Pekerjaan rumah yang harus dilakukan praktisi PR yang bergerak di sektor pariwisata di era normal yang baru adalah membangun mimpi masyarakat untuk kembali berwisata.
JAKARTA, PRINDONESIA.CO - Kondisi yang serba tidak pasti dan masih adanya kekhawatiran berwisata ini menuntut public relations (PR) untuk menyusun strategi komunikasi dengan tetap mengedepankan keamanan kesehatan secara terukur.
Menurut Ketua Bidang Riset dan Kompetensi PERHUMAS Dorien Kartikawangi, PR harus melakukan serangkaian riset untuk merencanakan strategi komunikasi. “Riset ini dapat menggunakan secondary data dari akademisi,” katanya saat menjadi pembicara di acara diskusi virtual yang digagas ASPIKOM dan ISKI Bali bertajuk “Strategi Komunikasi Pariwisata dalam Menghadapi New Normal Life”, Kamis (18/6/2020).
Praktisi PR harus mengamati dari sudut pandang orang lain melihat pariwisata di Indonesia. Dan, perspektif mikro. Yakni, dengan memerhatikan faktor budaya. Misal, apakah di era next normal masyarakat mampu mengurangi kontak personal, meningkatkan kebersihan, menggunakan masker saat berwisata, dan kebiasaan lain yang perlu adaptasi serta membuat mereka kurang nyaman.
Kebebasan travelling mungkin baru bisa dilaksanakan di tahun 2021. Nah, selama tenggang waktu inilah PR harus membangun mimpi agar masyarakat senantiasa kangen untuk kembali melakukan wisata domestik.
Lima Tahapan
Sementara itu menurut Wakil Ketua DPP Indonesia Hotel General Manager Association (IHGMA) I Made Ramia Adnyana, new normal adalah next normal yang harus dihadapi mulai dari penataan dramatis dari aspek bisnis/ekonomi hingga sosial.

--------------------------------------------------

» **Soal Latihan**:
**a.** Berdasarkan teks tentang strategi komunikasi pariwisata, mengapa praktisi PR harus membangun mimpi masyarakat untuk kembali berwisata selama tenggang waktu yang disebutkan? Jawablah dalam satu sampai tiga kalimat.
**b.** Teruskan teks tentang strategi komunikasi pariwisata, dimulai setelah kalimat terakhir yang tercantum.

» **Entri Data**:

--------------------------------------------------

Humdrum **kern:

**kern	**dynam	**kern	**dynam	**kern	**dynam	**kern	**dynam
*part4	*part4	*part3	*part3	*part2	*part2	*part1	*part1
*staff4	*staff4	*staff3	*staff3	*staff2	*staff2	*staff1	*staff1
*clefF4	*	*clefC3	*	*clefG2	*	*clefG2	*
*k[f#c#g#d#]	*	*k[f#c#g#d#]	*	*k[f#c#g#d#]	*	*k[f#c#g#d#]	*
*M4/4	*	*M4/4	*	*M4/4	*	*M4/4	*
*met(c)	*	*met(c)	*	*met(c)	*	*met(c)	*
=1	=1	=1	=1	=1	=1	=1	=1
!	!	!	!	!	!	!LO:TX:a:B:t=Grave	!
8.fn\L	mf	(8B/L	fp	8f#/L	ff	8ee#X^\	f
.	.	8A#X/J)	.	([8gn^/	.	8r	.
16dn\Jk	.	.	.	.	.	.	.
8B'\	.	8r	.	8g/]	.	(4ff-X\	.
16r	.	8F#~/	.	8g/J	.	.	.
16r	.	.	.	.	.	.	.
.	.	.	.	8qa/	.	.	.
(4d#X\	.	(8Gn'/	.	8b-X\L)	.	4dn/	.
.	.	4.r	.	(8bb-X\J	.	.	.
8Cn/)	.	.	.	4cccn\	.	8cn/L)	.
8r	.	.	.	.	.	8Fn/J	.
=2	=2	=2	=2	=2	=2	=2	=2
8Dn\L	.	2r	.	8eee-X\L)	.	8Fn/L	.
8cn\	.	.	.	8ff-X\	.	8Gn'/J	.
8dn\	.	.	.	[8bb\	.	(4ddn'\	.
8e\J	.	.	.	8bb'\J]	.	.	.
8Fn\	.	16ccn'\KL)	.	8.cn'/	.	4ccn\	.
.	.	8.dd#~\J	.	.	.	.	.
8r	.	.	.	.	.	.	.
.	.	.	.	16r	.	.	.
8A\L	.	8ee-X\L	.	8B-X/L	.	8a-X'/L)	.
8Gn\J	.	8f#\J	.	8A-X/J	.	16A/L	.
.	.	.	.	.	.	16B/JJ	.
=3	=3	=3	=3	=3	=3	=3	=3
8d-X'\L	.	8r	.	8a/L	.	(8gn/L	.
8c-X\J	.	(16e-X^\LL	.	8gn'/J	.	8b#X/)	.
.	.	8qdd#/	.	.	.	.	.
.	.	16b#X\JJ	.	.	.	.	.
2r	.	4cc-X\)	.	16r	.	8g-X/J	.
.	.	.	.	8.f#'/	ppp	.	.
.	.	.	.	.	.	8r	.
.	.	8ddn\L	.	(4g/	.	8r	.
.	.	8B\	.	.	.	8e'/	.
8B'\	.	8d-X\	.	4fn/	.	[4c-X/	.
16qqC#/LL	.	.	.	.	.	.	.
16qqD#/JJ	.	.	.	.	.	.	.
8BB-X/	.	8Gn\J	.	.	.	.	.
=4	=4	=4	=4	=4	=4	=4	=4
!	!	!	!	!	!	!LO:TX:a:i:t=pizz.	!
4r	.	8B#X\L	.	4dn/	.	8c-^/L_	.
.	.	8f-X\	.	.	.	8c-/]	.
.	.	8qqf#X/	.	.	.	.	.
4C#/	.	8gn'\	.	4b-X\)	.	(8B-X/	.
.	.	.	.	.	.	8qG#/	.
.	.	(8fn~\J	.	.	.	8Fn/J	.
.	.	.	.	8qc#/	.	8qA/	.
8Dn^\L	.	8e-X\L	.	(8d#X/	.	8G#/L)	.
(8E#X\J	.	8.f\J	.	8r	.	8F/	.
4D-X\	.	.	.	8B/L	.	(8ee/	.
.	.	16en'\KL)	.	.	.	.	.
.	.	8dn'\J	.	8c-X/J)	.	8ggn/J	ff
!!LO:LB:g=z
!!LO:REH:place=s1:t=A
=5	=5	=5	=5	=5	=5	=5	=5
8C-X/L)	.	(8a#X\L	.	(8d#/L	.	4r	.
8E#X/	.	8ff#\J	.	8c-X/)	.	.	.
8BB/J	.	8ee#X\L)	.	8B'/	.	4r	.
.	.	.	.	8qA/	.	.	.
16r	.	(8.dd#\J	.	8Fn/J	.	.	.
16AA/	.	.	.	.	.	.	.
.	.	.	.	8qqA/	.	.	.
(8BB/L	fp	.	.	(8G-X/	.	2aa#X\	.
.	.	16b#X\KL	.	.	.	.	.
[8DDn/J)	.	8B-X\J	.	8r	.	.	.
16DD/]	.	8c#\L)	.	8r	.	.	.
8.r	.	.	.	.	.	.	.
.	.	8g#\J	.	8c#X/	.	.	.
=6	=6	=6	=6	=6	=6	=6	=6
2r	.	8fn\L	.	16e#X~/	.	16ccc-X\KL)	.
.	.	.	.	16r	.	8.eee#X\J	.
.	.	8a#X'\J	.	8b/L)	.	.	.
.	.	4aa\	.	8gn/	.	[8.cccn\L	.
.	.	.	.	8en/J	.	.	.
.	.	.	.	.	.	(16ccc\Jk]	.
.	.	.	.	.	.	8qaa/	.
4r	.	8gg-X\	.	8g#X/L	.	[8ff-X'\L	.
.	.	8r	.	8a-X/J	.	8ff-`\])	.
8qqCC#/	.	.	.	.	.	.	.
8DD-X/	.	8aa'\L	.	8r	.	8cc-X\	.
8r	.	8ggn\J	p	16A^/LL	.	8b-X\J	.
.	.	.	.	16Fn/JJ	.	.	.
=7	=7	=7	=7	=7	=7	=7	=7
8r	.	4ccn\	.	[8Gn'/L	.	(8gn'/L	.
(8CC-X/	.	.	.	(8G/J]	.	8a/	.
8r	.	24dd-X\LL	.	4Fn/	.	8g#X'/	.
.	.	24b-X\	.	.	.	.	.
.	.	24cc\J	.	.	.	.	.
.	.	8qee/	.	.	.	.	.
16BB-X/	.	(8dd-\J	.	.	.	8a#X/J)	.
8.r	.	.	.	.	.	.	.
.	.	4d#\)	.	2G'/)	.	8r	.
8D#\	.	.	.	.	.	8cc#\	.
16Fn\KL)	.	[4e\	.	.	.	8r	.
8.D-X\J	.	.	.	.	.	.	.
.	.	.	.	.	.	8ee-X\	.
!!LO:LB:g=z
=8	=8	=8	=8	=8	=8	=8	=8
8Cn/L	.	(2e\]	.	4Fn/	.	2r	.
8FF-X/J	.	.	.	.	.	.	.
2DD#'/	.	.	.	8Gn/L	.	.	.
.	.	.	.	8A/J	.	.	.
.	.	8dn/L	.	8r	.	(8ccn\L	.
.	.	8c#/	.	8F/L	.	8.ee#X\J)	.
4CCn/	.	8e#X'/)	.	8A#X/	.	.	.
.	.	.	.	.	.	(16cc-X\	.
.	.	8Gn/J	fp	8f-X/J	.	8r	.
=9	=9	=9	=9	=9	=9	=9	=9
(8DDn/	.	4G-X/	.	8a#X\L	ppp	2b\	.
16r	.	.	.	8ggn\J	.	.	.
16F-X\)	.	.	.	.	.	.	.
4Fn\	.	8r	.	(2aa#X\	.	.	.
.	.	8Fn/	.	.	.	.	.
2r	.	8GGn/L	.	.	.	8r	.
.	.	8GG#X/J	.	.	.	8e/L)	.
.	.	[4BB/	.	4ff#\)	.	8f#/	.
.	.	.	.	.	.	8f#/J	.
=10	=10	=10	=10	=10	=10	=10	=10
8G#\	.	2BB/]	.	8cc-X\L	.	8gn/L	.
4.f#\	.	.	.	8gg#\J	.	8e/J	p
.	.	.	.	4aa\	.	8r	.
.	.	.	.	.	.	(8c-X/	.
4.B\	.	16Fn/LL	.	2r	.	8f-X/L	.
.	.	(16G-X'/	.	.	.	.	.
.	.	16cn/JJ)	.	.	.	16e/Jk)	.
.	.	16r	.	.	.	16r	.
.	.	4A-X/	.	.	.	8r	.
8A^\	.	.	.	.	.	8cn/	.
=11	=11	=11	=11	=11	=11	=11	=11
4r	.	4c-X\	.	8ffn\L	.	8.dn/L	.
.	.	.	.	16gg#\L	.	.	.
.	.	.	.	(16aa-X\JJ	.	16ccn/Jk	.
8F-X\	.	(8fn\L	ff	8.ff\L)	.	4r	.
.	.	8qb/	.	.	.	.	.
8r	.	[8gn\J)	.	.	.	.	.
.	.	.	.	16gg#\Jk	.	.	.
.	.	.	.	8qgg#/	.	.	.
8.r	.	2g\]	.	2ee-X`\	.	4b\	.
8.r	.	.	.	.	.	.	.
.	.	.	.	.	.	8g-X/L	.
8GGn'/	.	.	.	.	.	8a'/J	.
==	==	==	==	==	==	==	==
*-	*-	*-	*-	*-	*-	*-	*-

--------------------------------------------------

» **Jawaban Latihan**:
**a.** Kebebasan bepergian kemungkinan baru dapat dilaksanakan pada tahun 2021. Oleh karena itu, selama tenggang waktu tersebut PR harus membangun mimpi agar masyarakat senantiasa rindu untuk kembali melakukan wisata domestik.

**b.**
Ada lima tahapan next normal meliputi resolve (penanganan), resilience (ketangguhan), return (pemulihan Kembali), reimagination (membayangkan Kembali), dan reform (pembaruan). Oleh karena itu, perlu adanya pergeseran paradigma pariwisata sebelum PR berkomunikasi kepada audiens mereka.
Tahun 1980, misalnya, sektor pariwisata fokus pada pendekatan kuantitas dan wisata alam berskala besar. Tahun 1980 – 2010, paradigma pariwisata berubah ke arah wisata alternatif sosiokultural dalam skala kecil. Periode 2010 - 2020, mengedepankan kualitas seperti ketenangan spiritual dan keberlanjutan. Nah, di masa next normal, Ramia memprediksi paradigma pariwisata lebih mengutamakan keamanan, kejutan dan pengembangan diri.
Selain 3 P (people, planet, profit), yang harus menjadi perhatian di masa ini adalah participatory. “Untuk itu, kita harus memahami kebiasaan wisatawan. Sebab, kuncinya terletak pada strategi kita menciptakan pengalaman personal bagi wisatawan,” imbuhnya. Upaya ini salah satunya harus didukung oleh sarana IT yang mumpuni.
Ketua Perhimpunan Hotel dan Restoran Indonesia (PHRI) Badung I Gusti Ngurah Rai Suryawijaya berpendapat yang harus menjadi perhatian untuk dapat memulihkan sektor pariwisata adalah CHS, cleanliness, health and safety. “Bali salah satu daerah yang menjadi pilot project CHS,” katanya.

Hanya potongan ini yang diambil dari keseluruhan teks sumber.